Ce que propose Kurosawa dans Chime, ce n’est pas un film de genre mais une expérience de désorientation, une manière d’interroger la place même du·de la spectateur·ice, qui devient peu à peu la cible du regard, la figure observée.En atteste ce plan stupéfiant où le protagoniste regarde droit dans la caméra, non comme un personnage qui s’adresse au public, mais comme un homme qui aperçoit enfin ce qui l’observe, ce qui l’évalue, ce qui le suit depuis le début : nous, dans notre position de spectateur·ices passif·ves, protégé·es par l’écran et pourtant contaminé·es, déjà, par la même léthargie, la même pulsion de retrait, la même terreur abstraite face à un monde trop réel.
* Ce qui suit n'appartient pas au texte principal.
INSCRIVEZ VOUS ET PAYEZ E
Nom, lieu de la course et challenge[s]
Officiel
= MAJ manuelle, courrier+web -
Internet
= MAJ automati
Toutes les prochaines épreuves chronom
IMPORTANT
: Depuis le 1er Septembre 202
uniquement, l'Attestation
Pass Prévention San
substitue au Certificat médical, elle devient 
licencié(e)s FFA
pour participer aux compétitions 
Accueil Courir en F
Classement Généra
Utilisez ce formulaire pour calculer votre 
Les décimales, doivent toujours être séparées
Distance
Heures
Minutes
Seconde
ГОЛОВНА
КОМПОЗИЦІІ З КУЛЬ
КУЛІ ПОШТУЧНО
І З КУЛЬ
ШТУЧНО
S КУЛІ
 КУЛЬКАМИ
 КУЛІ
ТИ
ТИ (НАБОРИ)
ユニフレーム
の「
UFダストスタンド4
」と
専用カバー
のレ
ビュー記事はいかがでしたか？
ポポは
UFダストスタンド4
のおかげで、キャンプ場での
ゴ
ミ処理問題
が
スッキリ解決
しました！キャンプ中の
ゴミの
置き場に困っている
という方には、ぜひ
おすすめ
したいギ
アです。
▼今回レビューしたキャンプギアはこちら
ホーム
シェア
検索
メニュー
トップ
Il ne reste plus rien à résoudre ni même à comprendre, seulement à constater que la fiction, à défaut de demeurer un ailleurs, n’est plus un miroir, mais qu’elle s’est muée en notre double exact, notre reflet mental, notre chime intérieur. Une ritournelle lancinante dans un monde saturé d’images et pourtant vidé de toute vision.